Although JOG vehemently denies it, he stands accused not only of visiting Escobar on a regular basis while the drug kingpin was “imprisoned” in the infamous Catedral (a sort of playground prison built by Escobar himself), but also of receiving campaign donations from “El Patron del Mal”.

Roberto “El Osito” Escobar (Pablo´s brother) has even claimed he had worked with JOG, but later retracted the statement.

JOG´s defence has been that it is all heresay – often promoted by those on the far left attempting to divert attention from their own questionable relationships with “armed illegal groups”.  He claims – understandably enough – that he cannot be blamed for the sins of his family. Nothing has stuck, says JOG. Innocent until proven guilty.

Colombia Politics cannot claim to know more about JOG than anyone else. The editor has met Señor Gaviria on two occasions and found him to be not unpleasant, polite even. What we think about the evidence against him is largely irrelevant, and we would encourage caution ahead of wrongful public conviction.

But politically the point is not whether JOG did or didn´t have relations with Escobar, as Clinton might have said, but rather the effect these accusations and his presence on the list will have on Uribe´s bid to return to the stage.

Uribe himself is unbeatable. Millions still credit him with saving Colombia from the abyss. When the hardline former Governor of Antioquia came to power in 2002, the FARC had a presence in 50% of the nation´s municipalities. By the time he had left, the terrorist group had been pushed back into their mountain hideouts.

Despite this popularity, however, there are many who consider Uribe to be tainted by alleged links to Colombia´s right wing paramilitary groups. Since leaving office, accusations of shady dealings have increased and the bespectacled polemicist even faces trial in his home city, Medellin.

No smoking gun has emerged, and Uribe continues to deny any links to these groups. Accused does not mean guilty.

But again, whether or not Uribe did does or ever had any links to these illegal groups is not the issue here. Politics is about perceptions. Ok, so no mud has stuck, and no flames have yet been identified, but Uribe needs like a hole in the head someone around whom there is already plenty of smoke. Unfortunately for Jose Obdulio Gaviria he has the potential to remind Colombians of a past they wish to forget.

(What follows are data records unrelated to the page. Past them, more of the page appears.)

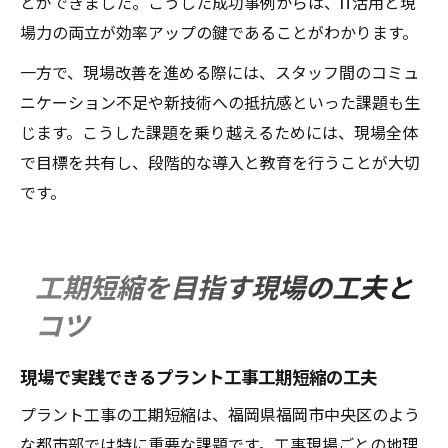
とができました。こうした成功事例からは、IT活用と現
場力の両立が効率アップの鍵であることがわかります。
一方で、現場改善を進める際には、スタッフ間のコミュ
ニケーション不足や新技術への抵抗感といった課題も生
じます。こうした課題を乗り越えるためには、現場全体
で目標を共有し、段階的な導入と教育を行うことが大切
です。
工期短縮を目指す現場の工夫と
コツ
現場で実践できるプラント工事工期短縮の工夫
プラント工事の工期短縮は、福岡県福岡市中央区のよう
な都市部では特に重要な課題です。工事現場ごとの地理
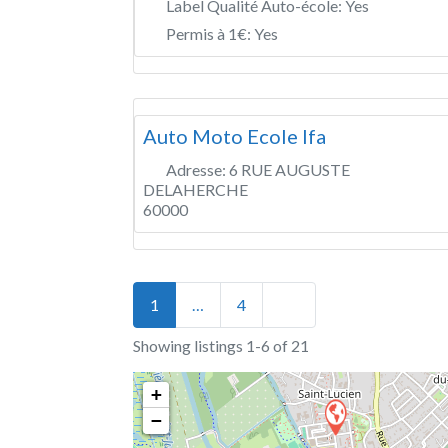
Label Qualité Auto-école:
Yes
Permis à 1€:
Yes
Auto Moto Ecole Ifa
Adresse:
6 RUE AUGUSTE
DELAHERCHE
60000
Posts navigation
Older posts
1
…
4
Showing listings 1-6 of 21
+
−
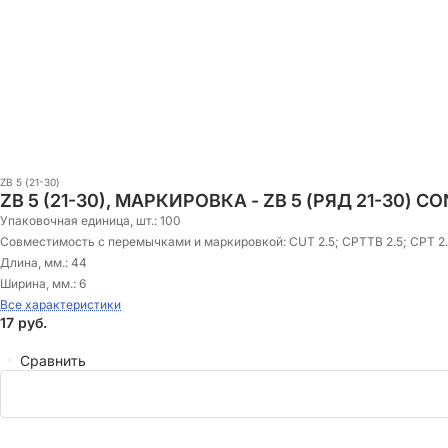
ZB 5 (21-30)
ZB 5 (21-30), МАРКИРОВКА - ZB 5 (РЯД 21-30) C
Упаковочная единица, шт.:
100
Совместимость с перемычками и маркировкой:
CUT 2.5; CPTTB 2.5; CPT 2.
Длина, мм.:
44
Ширина, мм.:
6
Все характеристики
17
руб.
Сравнить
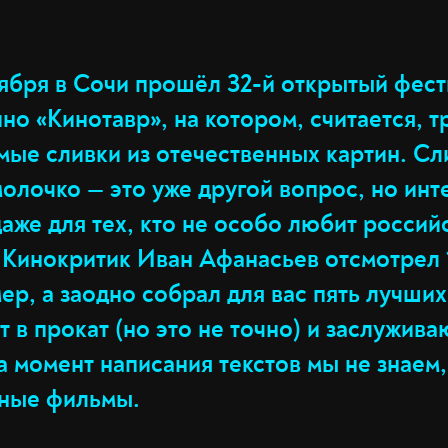
тября в Сочи прошёл 32-й открытый фес
но «Кинотавр», на котором, считается, 
мые сливки из отечественных картин. Сл
олочко — это уже другой вопрос, но инт
аже для тех, кто не особо любит россий
 Кинокритик Иван Афанасьев отсмотрел 
ер, а заодно собрал для вас пять лучших
 в прокат (но это не точно) и заслужива
 момент написания текстов мы не знаем,
нные фильмы.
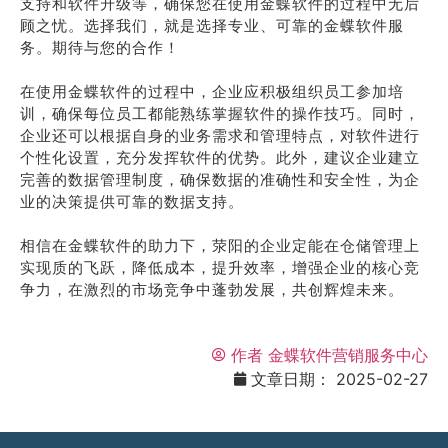
支持和软件升级等，确保您在使用金蝶软件的过程中无后
顾之忧。选择我们，就是选择专业、可靠的金蝶软件服
务。期待与您的合作！
在使用金蝶软件的过程中，企业应积极组织员工参加培
训，确保每位员工都能熟练掌握软件的操作技巧。同时，
企业还可以根据自身的业务需求和管理特点，对软件进行
个性化设置，充分发挥软件的优势。此外，建议企业建立
完善的数据管理制度，确保数据的准确性和安全性，为企
业的决策提供可靠的数据支持。
相信在金蝶软件的助力下，荥阳的企业定能在仓储管理上
实现质的飞跃，降低成本，提升效率，增强企业的核心竞
争力，在激烈的市场竞争中蓬勃发展，共创辉煌未来。
作者
金蝶软件营销服务中心
文章日期：
2025-02-27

For many Colombians the insinuations about Uribe´s background are enough; they will never vote for him in a million years.

But for many millions who have been willing to give him the benefit of the doubt, for those who remember fondly his time in office – or begrudgingly accept that the ends justified the means – will the thought of JOG in the Senate be just enough to turn them off, to look elsewhere to mark their X?

From now until March political opponents will run relentless campaigns linking JOG to Escobar. It is all we will hear. In politics they say the worst crime is to let the opposition define you. Well, Uribe has made President Santos´life a whole lot easier in doing just that.

Uribe himself might not be dead in the water. The political suicide I´m referring to is not his own, but of his movement.

Why hamstring the changes of winning those 20 senators, or more?

Why hamstring your presidential candidate, Pacho Santos?

Why let your opponents drown out your arguments?

Politics is a ruthless game. Uribe claims JOG is on the list out of loyalty. Fine, admirable even, but loyalty is useless in defeat.

Politics is also the art of the possible. To make your job more difficult – or less possible – is to shoot yourself in the foot.

Suicide? Perhaps not, but if the Centro Democratico movement fails to get on its feet, Uribe will only have himself to blame.